Over a year ago we modelled the Wind Turbine that pumped the water at Cliddesden http://ngaugelightrailway.blogspot.co.uk/2012/03/wind-powered-water-pump.html, and mentioned that it would be good to take a visit to the only existing example of the wind turbine today. Luckily it's only 15 miles away from where we live.
Over a year later I finally managed to make the trip over the Hampshire downs to visit the John Wallis Titt Wind Turbine at Crux Easton.
The trip was a planned mountain bike trip following Wayfarers Walk, a trial that extends over 70 miles from Emsworth to Inkpen Hill. Our journey was only part of this, Oakley to Crux Easton, taking in views over White Hill, Watership Down, Sydmonton Estate, Beacon Hill and the Highclere Estate. It was a very enjoyable mountain bike ride, and well worth having the Crux Easton wind turbine as the focus point.
Maybe in the future we'll make our little model a little bit more accurate, now that I have some detailed pictures, but to be fair when modelling in 'n' scale most of the detail is lost, and our model is a good representation as it is.
It's not something you see everyday, so if you are around the area, I would recommend a little visit. However if you wish to get any closer than the fence, be warned it is only open on the second weekend of each month between April and August. Find out more here: http://www.freewebs.com/windengine/corepage.htm
Saturday, 7 September 2013
Mixed train of 1925 leaves Cliddesden station for Alton.
Head code disks on the front of the engine are metal washers just over 2mm diameter with the holes filled in. Prototype disks were 15 inches in diameter (2.5mm for N scale).
Behind the engine is a SR tarpaulin covered wagon, GW box van and 48' tri-composite lav. passenger coach.
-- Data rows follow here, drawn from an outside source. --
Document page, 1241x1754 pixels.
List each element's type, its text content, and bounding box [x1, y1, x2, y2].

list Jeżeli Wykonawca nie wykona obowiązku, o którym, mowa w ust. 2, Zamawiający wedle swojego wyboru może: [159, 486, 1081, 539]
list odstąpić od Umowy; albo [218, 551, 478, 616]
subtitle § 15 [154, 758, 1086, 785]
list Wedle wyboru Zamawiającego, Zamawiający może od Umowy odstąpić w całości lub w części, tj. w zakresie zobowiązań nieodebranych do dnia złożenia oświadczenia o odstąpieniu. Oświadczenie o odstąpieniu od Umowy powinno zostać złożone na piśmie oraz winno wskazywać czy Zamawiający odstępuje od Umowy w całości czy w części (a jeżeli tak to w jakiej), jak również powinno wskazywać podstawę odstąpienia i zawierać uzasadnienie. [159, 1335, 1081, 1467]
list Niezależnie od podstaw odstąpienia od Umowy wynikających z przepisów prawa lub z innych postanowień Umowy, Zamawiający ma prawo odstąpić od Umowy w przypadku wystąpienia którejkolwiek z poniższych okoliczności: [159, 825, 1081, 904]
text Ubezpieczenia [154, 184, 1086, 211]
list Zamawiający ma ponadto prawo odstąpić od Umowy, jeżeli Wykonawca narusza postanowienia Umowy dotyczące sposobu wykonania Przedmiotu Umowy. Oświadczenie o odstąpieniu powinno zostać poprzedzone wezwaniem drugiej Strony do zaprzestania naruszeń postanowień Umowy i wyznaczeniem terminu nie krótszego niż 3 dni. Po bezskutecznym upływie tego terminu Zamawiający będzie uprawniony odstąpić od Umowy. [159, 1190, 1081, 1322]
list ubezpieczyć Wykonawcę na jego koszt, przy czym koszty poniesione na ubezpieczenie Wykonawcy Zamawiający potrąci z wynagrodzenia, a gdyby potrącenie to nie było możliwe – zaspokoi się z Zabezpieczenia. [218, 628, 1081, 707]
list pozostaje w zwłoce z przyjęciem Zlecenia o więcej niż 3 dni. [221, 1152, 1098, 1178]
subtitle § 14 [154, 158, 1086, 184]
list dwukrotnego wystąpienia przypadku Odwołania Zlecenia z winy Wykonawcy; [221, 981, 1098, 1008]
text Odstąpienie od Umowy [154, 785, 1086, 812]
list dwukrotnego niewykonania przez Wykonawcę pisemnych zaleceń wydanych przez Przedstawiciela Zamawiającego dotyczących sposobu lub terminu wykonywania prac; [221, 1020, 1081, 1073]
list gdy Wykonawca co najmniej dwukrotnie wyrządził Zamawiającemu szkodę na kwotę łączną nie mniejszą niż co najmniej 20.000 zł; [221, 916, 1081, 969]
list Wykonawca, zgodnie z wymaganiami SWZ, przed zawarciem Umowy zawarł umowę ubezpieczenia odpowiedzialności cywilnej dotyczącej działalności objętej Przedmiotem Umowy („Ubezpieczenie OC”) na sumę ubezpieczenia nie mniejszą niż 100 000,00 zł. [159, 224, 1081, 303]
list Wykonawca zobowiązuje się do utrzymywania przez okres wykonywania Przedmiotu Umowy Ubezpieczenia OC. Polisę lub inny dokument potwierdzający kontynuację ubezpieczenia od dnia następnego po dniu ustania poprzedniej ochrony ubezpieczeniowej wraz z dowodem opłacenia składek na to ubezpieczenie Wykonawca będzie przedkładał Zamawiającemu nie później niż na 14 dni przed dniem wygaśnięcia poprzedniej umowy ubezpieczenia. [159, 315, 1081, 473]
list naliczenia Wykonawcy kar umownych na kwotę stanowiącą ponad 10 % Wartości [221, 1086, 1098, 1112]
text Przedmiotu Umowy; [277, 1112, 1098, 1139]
The station building is in Southern livery with SR noticeboard promoting south coast holiday destinations.
Friday, 6 September 2013
Looking at the loco we can just make out that the far handrail has the top half missing. I'll try and make a piece from fine wire and glue it to the remnant. The loco will also need two head code disks but at only just over 2mm diameter I'm not sure yet how to make perfectly round disks.
Tuesday, 3 September 2013
|From the front|
From the start our plans never had a back scene, and in some respects this was absolutely fine for our little layout which was only going to be used at home, where the audience was just family and friends.
All the back scenes so far in our blog have been superimposed via photo editing software. The advantage to this was that we could create different back scenes for different views of the layout, without spening extra money on printing costs etc.
However now that the public will be seeing the layout we thought it would be a good idea to put a back scene onto the layout, so that people with cameras, can take a picture without other objects and people in the background, namely me and my dad eating cake.
So, we made a trip to Cliddesden as it is today, and took a panoramic photo of the fields and tree line behind Cliddesden station. The photo's were then processed in a photo editing program and then printed at a local printing shop on photo paper, to the dimensions we required in this case 120cm x 21cm.
The back scene follows the back of the layout, following the curve in the back where the siding is. It slots in-between the back and a wall of 1 inch high hardboard, it is then supported by extra card to stop it flapping about. The good thing with this is that we can change the back scene without causing damage to the layout.